Merci beaucoup pour la réponse.

Maintenant je dois enquéter pour connaitre le nom du serveur smpt du fournisseur d'accés de la résidence où je me trouve.
Celà ne devrai pas être trop dur.

@+
Marsu


----------



## pascalformac (11 Novembre 2008)

ou passer par l'interface web si tu restes pas longtemps


----------



## marsu94 (12 Novembre 2008)

Bonjour,

C'est fait! problème résolue. :rateau:
J'ai demandé au gérant de la résidence où je me trouve le nom du fournisseur d'accés Internet, une petite recherche sur internet pour avoir le nom serveur d'envoi (pour info www.freepops.org). Ajout dans mail de ce serveur et hop ça marche au poile.

En fait c'ètait plutôt necessaire pour moi je reste encore 3 ans en Italie!

@+

Marsu


----------



## pascalformac (12 Novembre 2008)

○ ○ ○ ○

● **CONSIGNE 1**: Reproduisez à l'identique, s'il vous plaît, tout ce qui va dans les enregistrements de la ligne contenant « pose: elev=223.0 azim=226.0 » jusqu'à la ligne contenant « Dot at: (258, 292) », ces deux lignes comprises. Laissez les images de côté dans votre réponse.
Le fil de discussion et les enregistrements n'ont aucun lien entre eux.

○ ○ ○ ○

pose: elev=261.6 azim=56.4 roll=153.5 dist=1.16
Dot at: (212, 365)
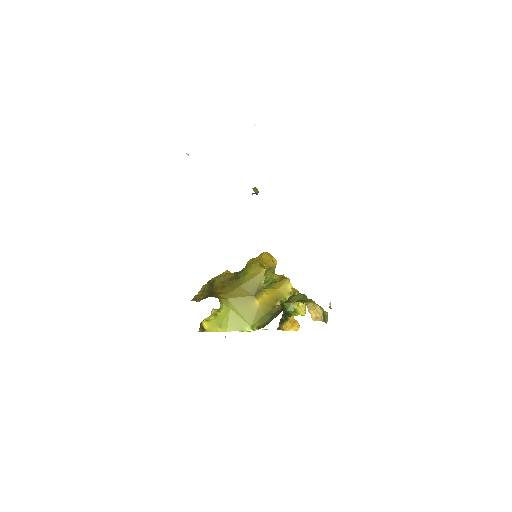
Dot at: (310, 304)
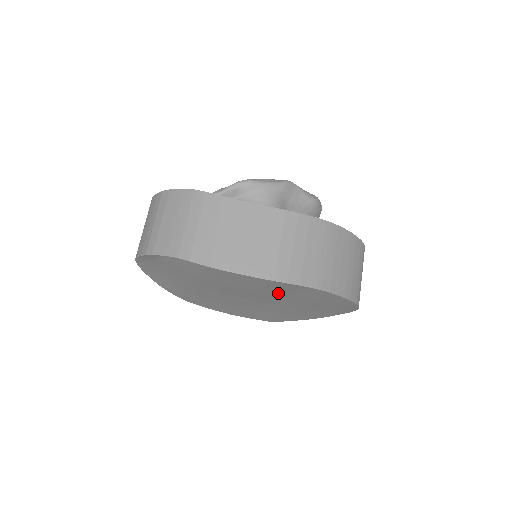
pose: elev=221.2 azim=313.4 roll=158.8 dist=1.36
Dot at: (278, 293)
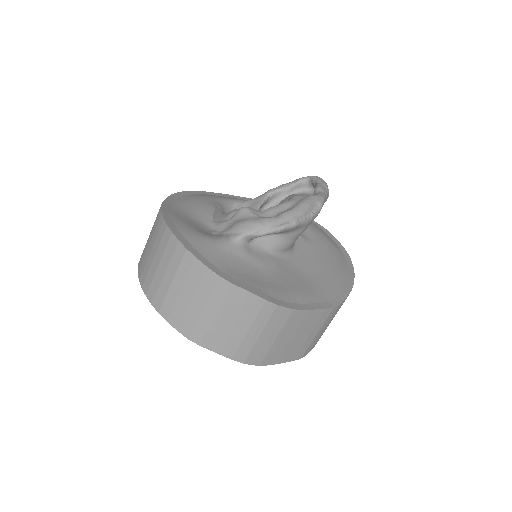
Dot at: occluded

○ ○ ○ ○

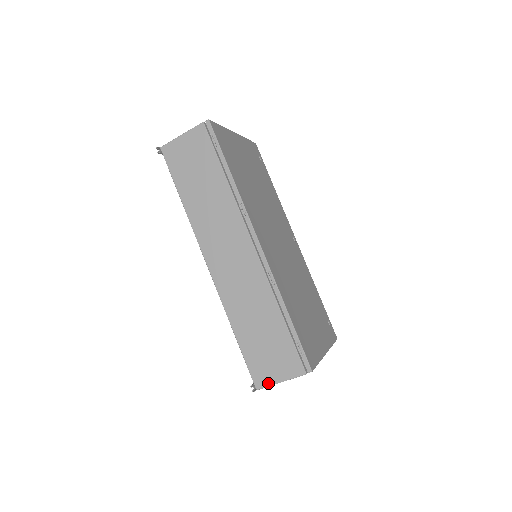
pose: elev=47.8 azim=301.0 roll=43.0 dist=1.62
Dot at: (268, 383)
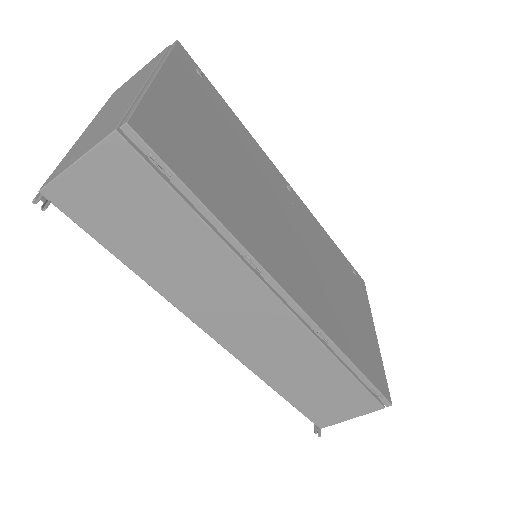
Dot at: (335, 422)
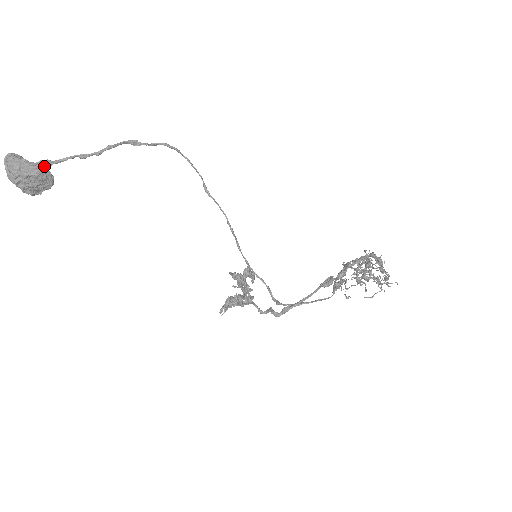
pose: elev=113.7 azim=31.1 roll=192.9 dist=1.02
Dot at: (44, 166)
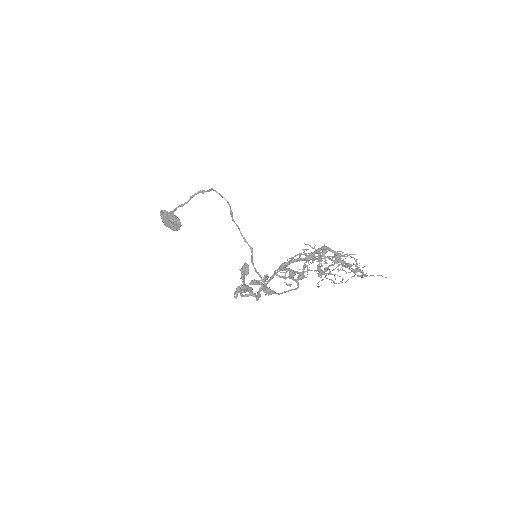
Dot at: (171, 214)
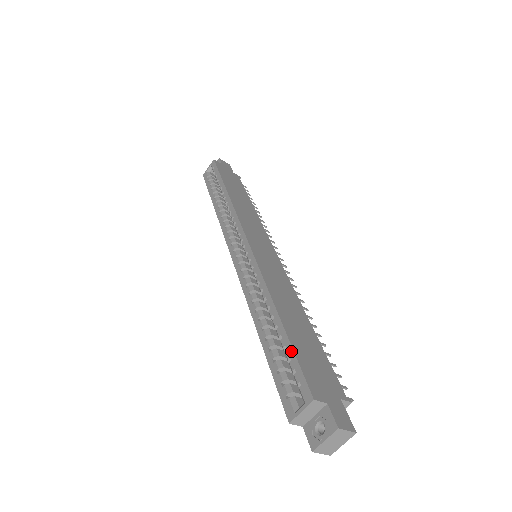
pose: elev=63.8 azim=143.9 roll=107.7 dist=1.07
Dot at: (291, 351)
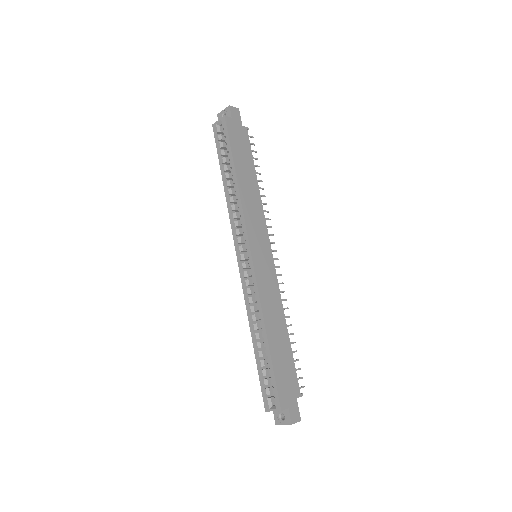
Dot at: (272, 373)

○ ○ ○ ○

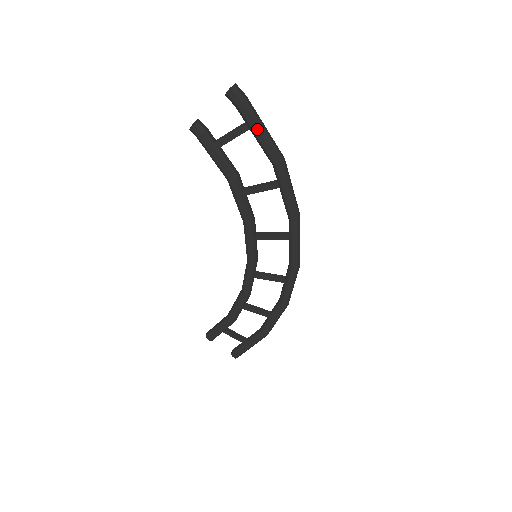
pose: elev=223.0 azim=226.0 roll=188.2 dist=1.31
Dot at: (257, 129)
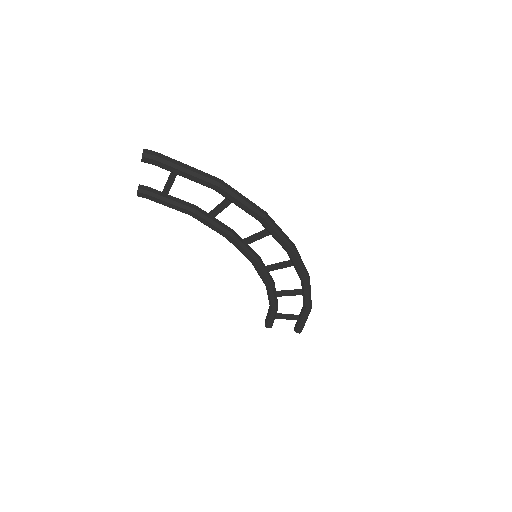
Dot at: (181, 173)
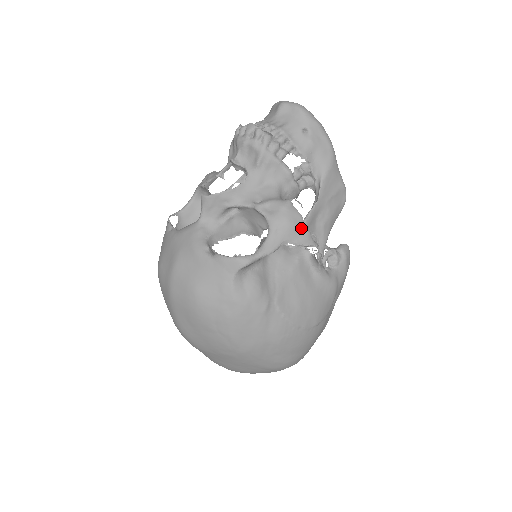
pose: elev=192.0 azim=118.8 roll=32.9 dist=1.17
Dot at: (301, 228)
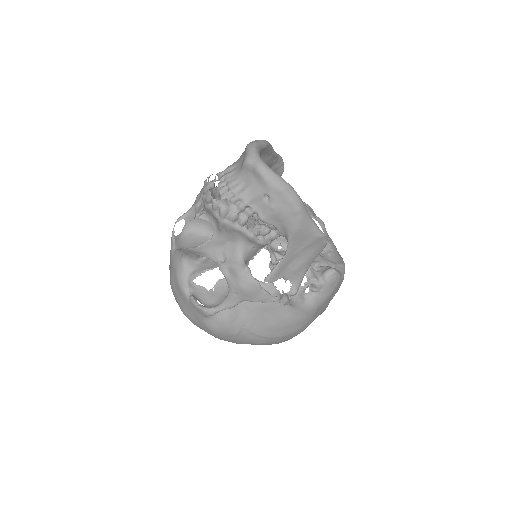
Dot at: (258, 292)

○ ○ ○ ○

● **CONSIGNE 2**: Transcrivez sans rien changer tout le passage du fil de discussion qui va de « Maintenant je dois » jusqu'à « (11 Novembre 2008) ».

● **RÉSULTAT DE L'EXERCICE 1**:
pose: elev=223.0 azim=226.0 roll=188.2 dist=1.31
Dot at: (257, 129)
Dot at: (181, 173)
pose: elev=192.0 azim=118.8 roll=32.9 dist=1.17
Dot at: (301, 228)
Dot at: (258, 292)

● **RÉSULTAT DE L'EXERCICE 2**:
Maintenant je dois enquéter pour connaitre le nom du serveur smpt du fournisseur d'accés de la résidence où je me trouve.
Celà ne devrai pas être trop dur.

@+
Marsu


----------



## pascalformac (11 Novembre 2008)